Task details :: Copy every text line of the listing below verbatim and leave out the pictures.
*** Collected data ***
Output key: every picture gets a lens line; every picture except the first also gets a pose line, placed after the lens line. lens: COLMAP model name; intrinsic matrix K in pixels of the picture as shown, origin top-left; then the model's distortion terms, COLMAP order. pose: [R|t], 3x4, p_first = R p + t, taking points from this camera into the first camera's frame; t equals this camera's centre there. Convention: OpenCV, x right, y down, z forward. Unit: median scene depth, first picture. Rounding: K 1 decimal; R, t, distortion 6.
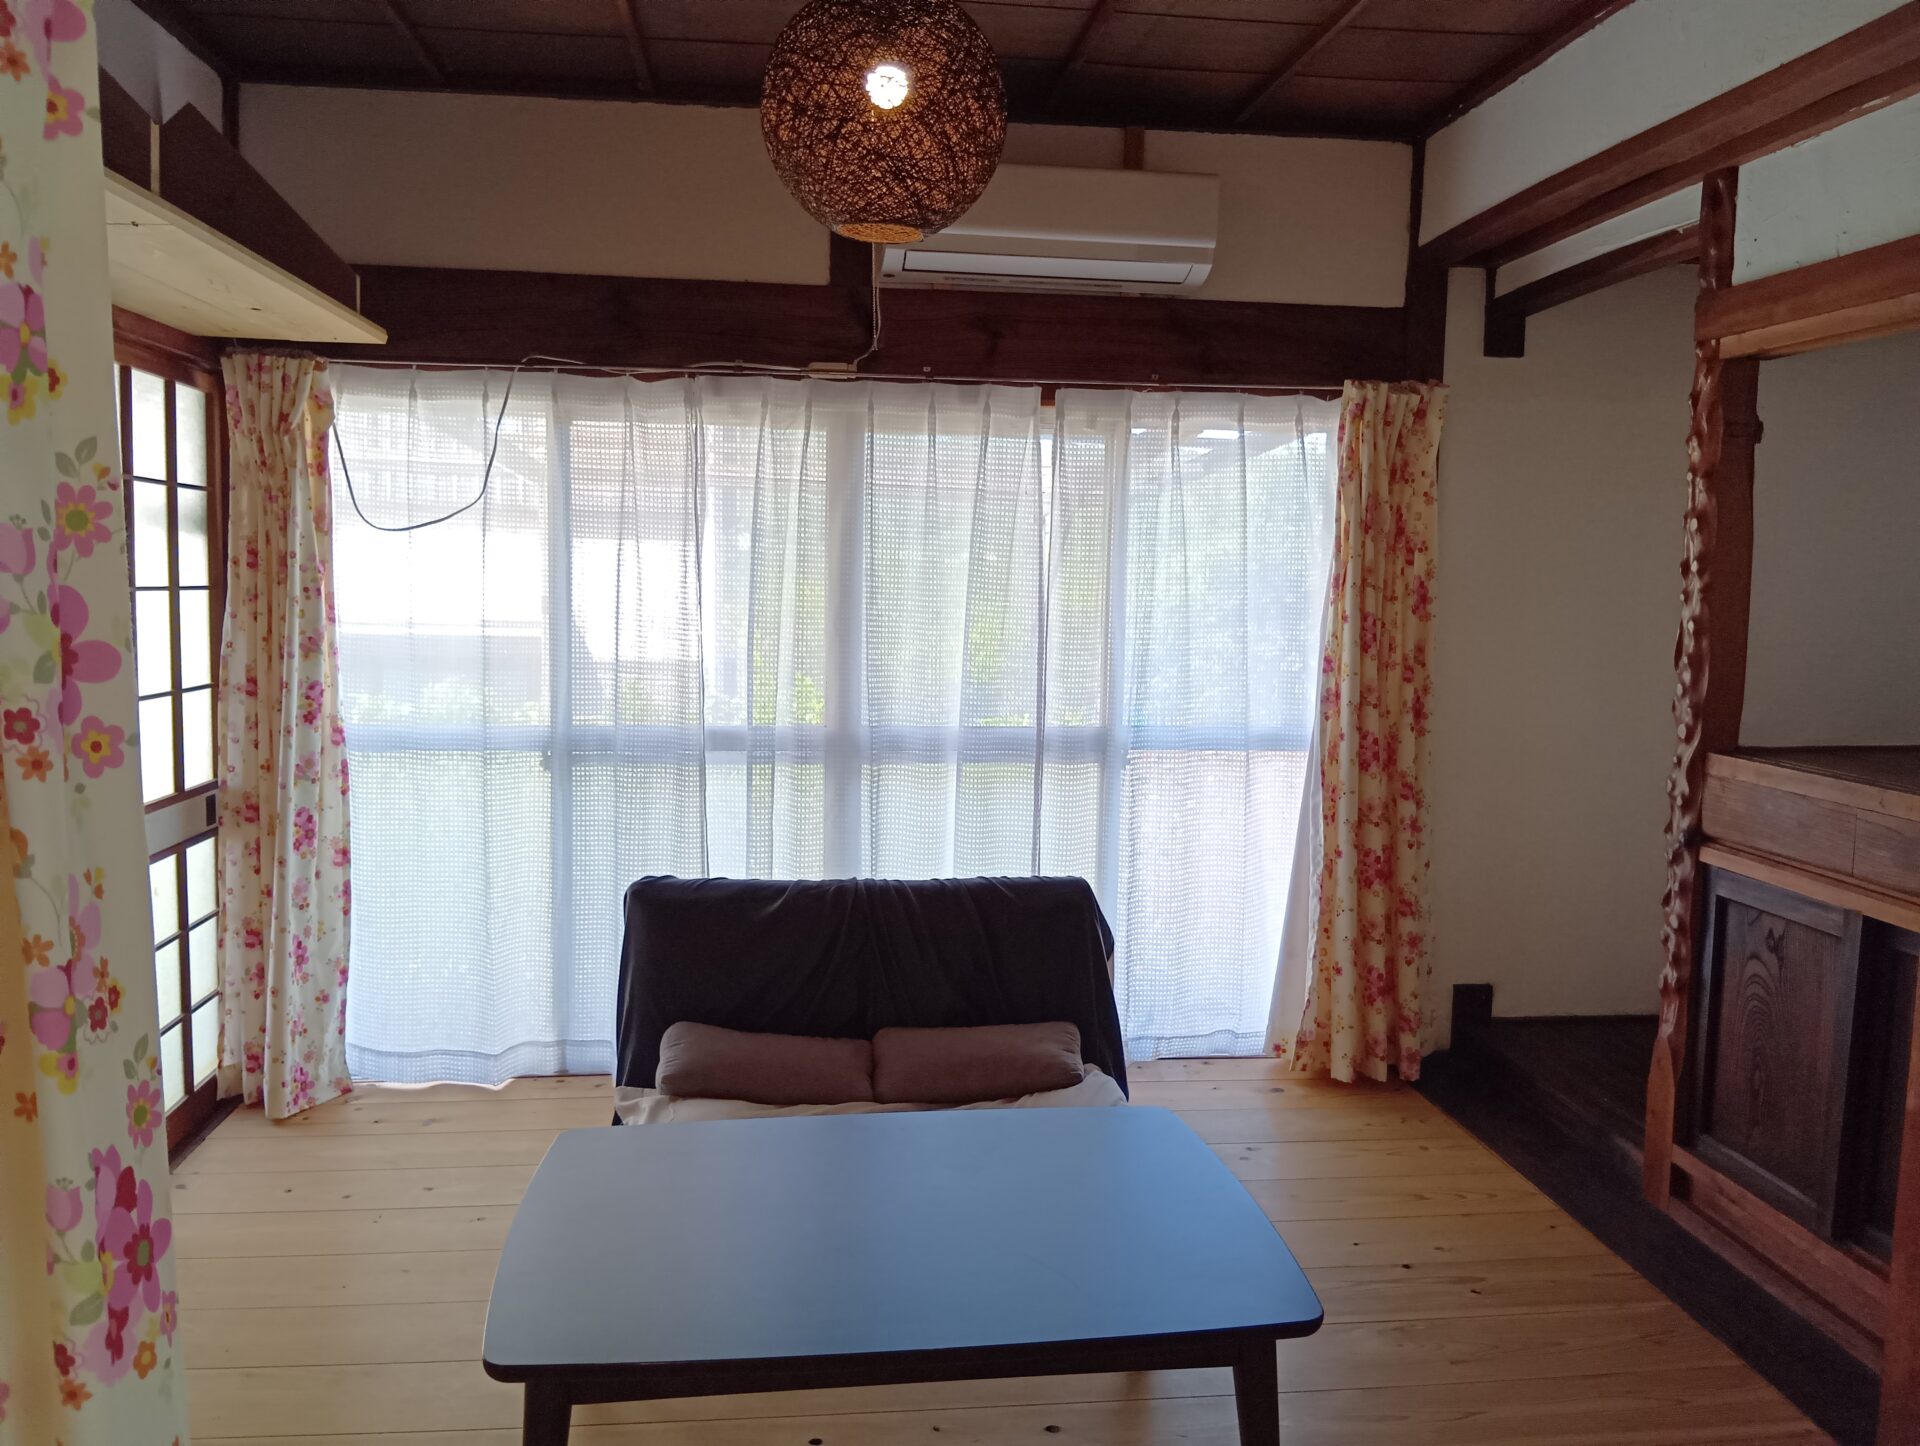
lens RADIAL K [[1481.1, 0, 965.5], [0, 1481.1, 724.9], [0, 0, 1]] dist [0.086710, -0.189613]
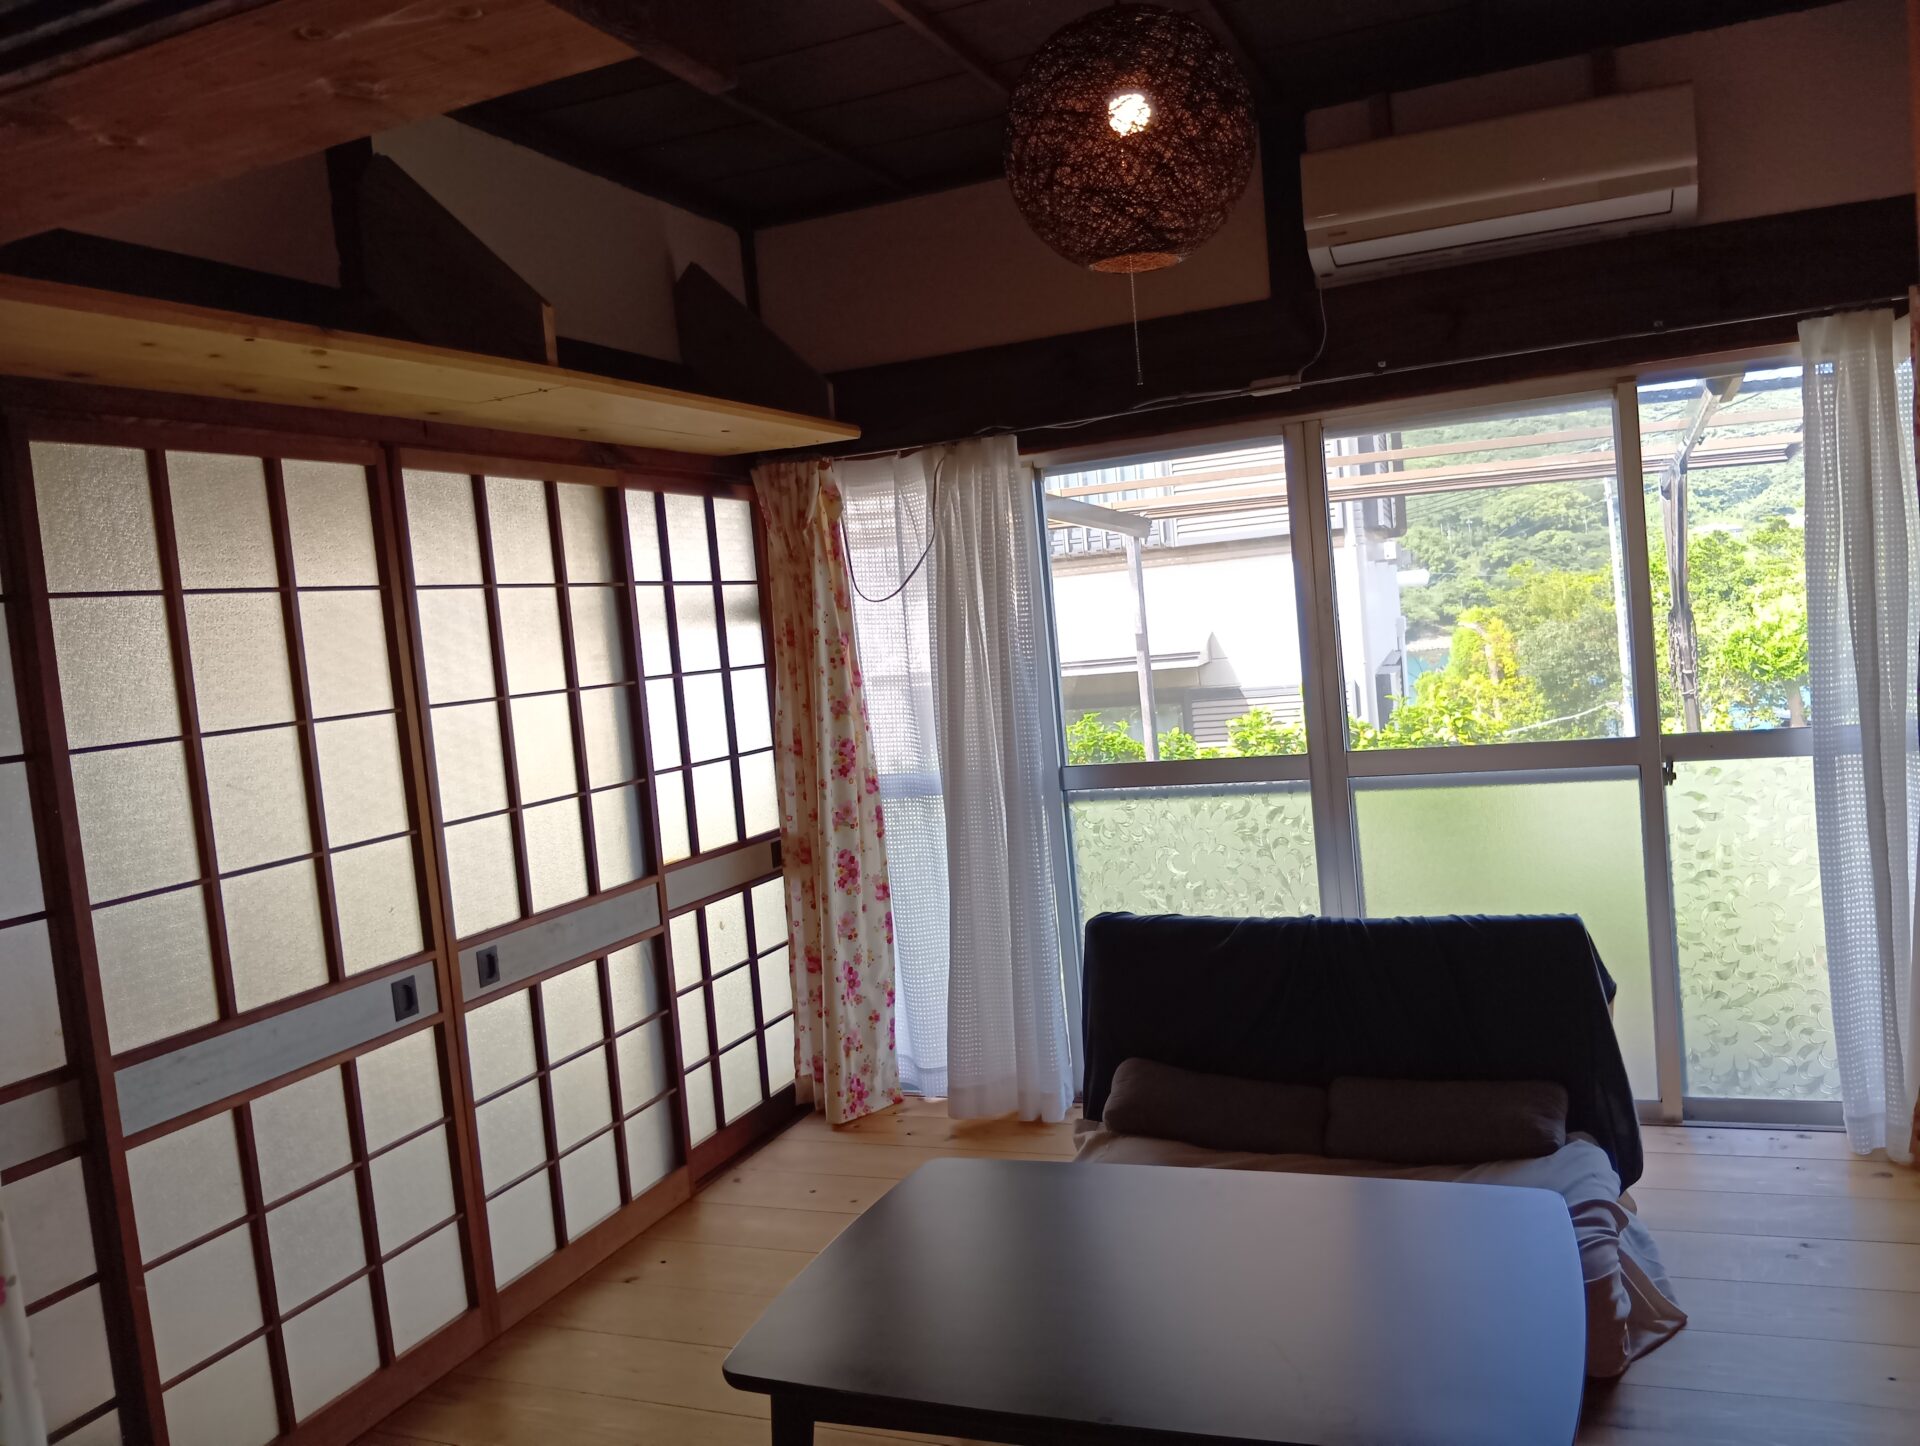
lens RADIAL K [[1481.1, 0, 965.5], [0, 1481.1, 724.9], [0, 0, 1]] dist [0.086710, -0.189613]
pose [[0.864893, -0.061649, -0.498156, 0.210639], [0.057373, 0.998067, -0.023904, -0.007853], [0.498667, -0.007906, 0.866758, 0.064830]]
*** End of Collected data ***
Task solution ::
Output key: every picture gets a lens line; every picture except the first also gets a pose line, placed after the lens line. lens: COLMAP model name; intrinsic matrix K in pixels of the picture as shown, origin top-left; then the model's distortion terms, COLMAP order. pose: [R|t], 3x4, p_first = R p + t, taking points from this camera into the first camera's frame; t equals this camera's centre there. Convention: OpenCV, x right, y down, z forward. Unit: median scene depth, first picture. Rounding: K 1 decimal; R, t, distortion 6.
lens RADIAL K [[1481.1, 0, 965.5], [0, 1481.1, 724.9], [0, 0, 1]] dist [0.086710, -0.189613]
lens RADIAL K [[1481.1, 0, 965.5], [0, 1481.1, 724.9], [0, 0, 1]] dist [0.086710, -0.189613]
pose [[0.864893, -0.061649, -0.498156, 0.210639], [0.057373, 0.998067, -0.023904, -0.007853], [0.498667, -0.007906, 0.866758, 0.064830]]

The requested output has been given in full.